何と言ったらいいかのか、分からないが……。
「俺が知ってるんはここまでや」
フィルターギリギリまで吸った煙草を、息子さんは手に持っていたコーヒーの缶の中に入れる。
まだ衝撃が余韻として残っていたが、教えてくれたことに頭を下げた。
「ありがとうございました。正直……まだ理解が追い付いていない部分もありますが」
「はは。信じるんも信じひんのも、あんた次第や――と言いたいところやけどな。俺も全く信じてへんかったのに、信じるんを得んくなったしな。まぁ今の若い子は、この話誰も知らんやろうなぁ。でもあんたんとこの親父さんやったら知っとるやろ。なんせこの村の出身やしな」
もっと知りたいんやったら訊いてみぃと言われたが、複雑な気持ちではいとだけ答える。
「ばあちゃんは、やっぱり村に残るんですか?」
「残る言うてきかん。でも親父はおらんくなったし、こんな不便なとこ、ひとりで置いておくのも心配やからな。いずれは連れて行こうと思う。とりあえずは今日、一旦家に帰るけどな」
ばあちゃんに、何も後遺症がなくて良かったと思う。でもあんなことがあって。ばあちゃんの本心が分からない以上、少し心配ではあった。
「帰り、気を付けて下さい」
「おおきにな。あぁ、せや」
帰ろうとして、止められる。息子さんはポケットから財布を取り出し、中から名刺を一枚抜いた。
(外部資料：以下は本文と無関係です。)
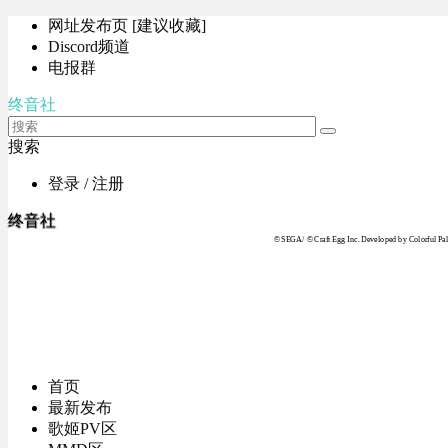
网址发布页 [建议收藏]
Discord频道
电报群
终音社
搜索
登录 / 注册
终音社
© SEGA / © Craft Egg Inc. Developed by Colorful Pale
首页
最新发布
歌姬PV区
「これ、勤め先の名刺やけど、番号は俺の携帯のやから。もし俺か真由子が戻ってくるまでに、母親に何かあったら電話してくれへんか? こんなこと頼んで悪いんやけど」
「いえ、全然大丈夫ですよ」
「悪いな。そんな顔を見てまで様子見てくれとは言わん。こうして家の前通り過ぎた時にでも、ちらっと見てくれたら助かるわ」
「分かりました」
受け取った名刺を胸ポケットに入れ、今度こそではと離れる。
自転車を漕ぎ、家に向かう道のり。
莎菜に会える楽しみはどこかに。聞いた話で上の空になっていた。